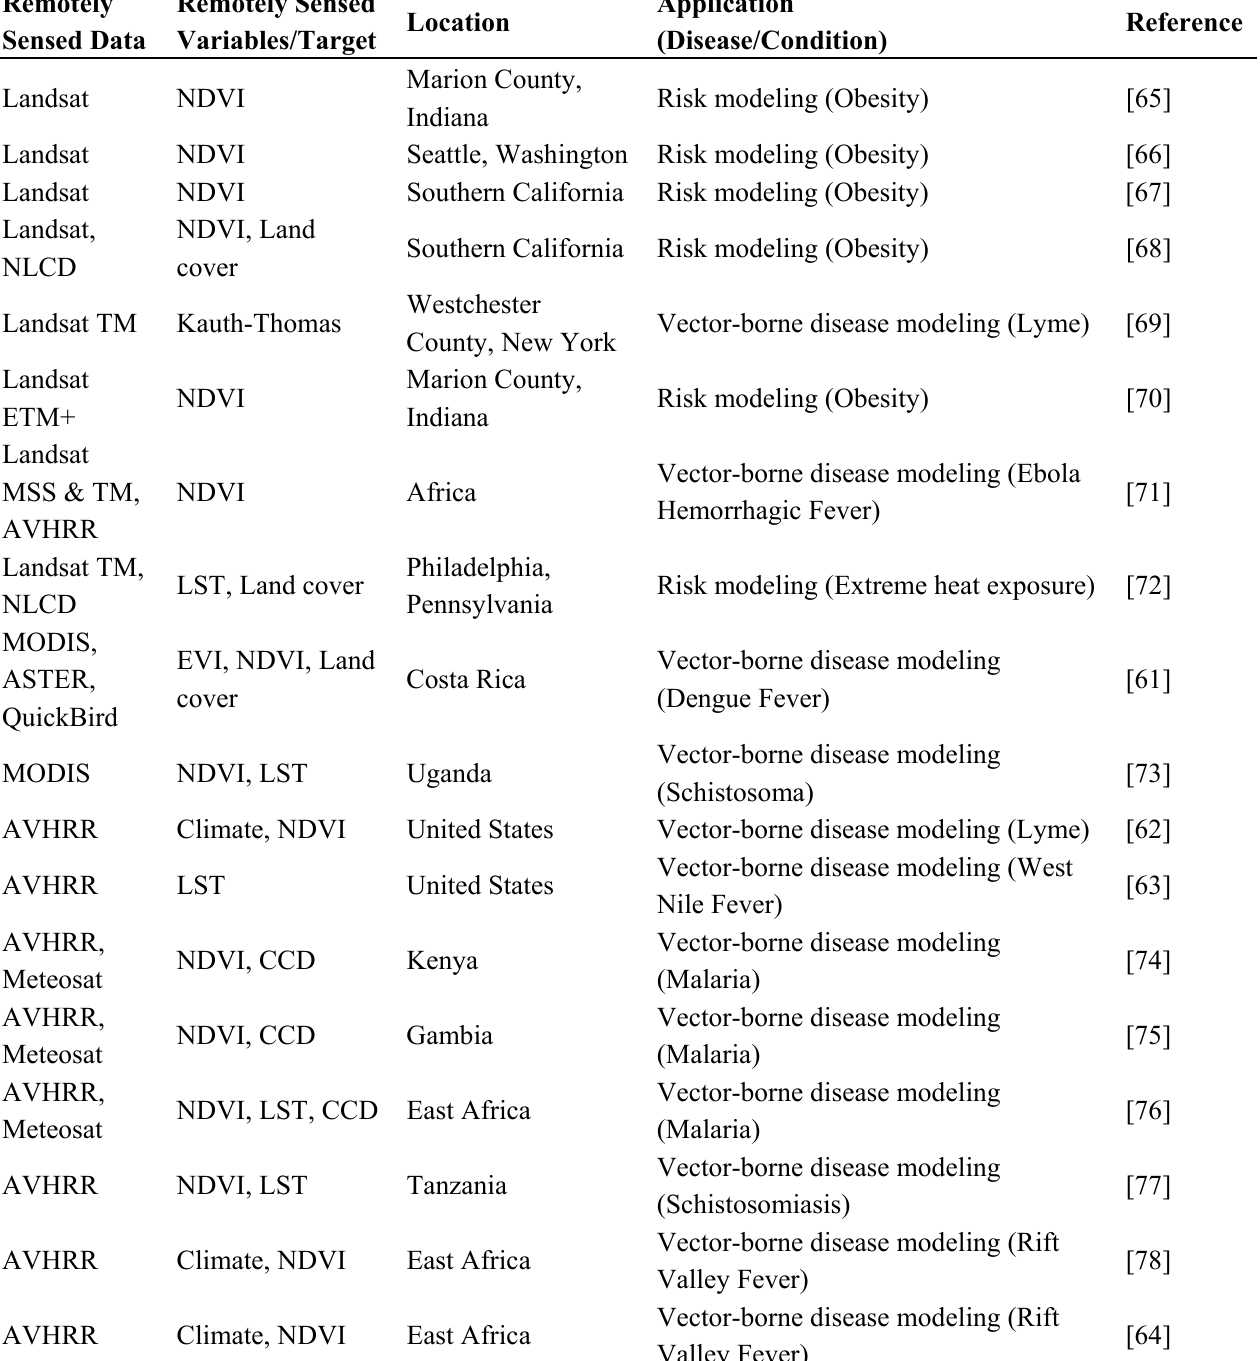
Table 1. Summary of literature in public health using continuous data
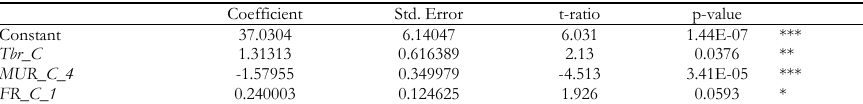
OLS in Central regions of Italy (adj. R 2 = 0.65)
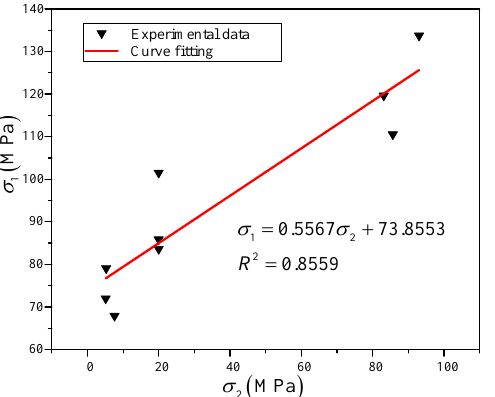
Figure 5. Fitting curve of strengthening effect of the IPS parameter in different experimental schemes.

◆ **Brief**:
Please set down each line of the listing above word for word, skipping any pictures.

◆ **Written answer**:
Table 1. Summary of literature in public health using continuous data
OLS in Central regions of Italy (adj. R 2 = 0.65)
Figure 5. Fitting curve of strengthening effect of the IPS parameter in different experimental schemes.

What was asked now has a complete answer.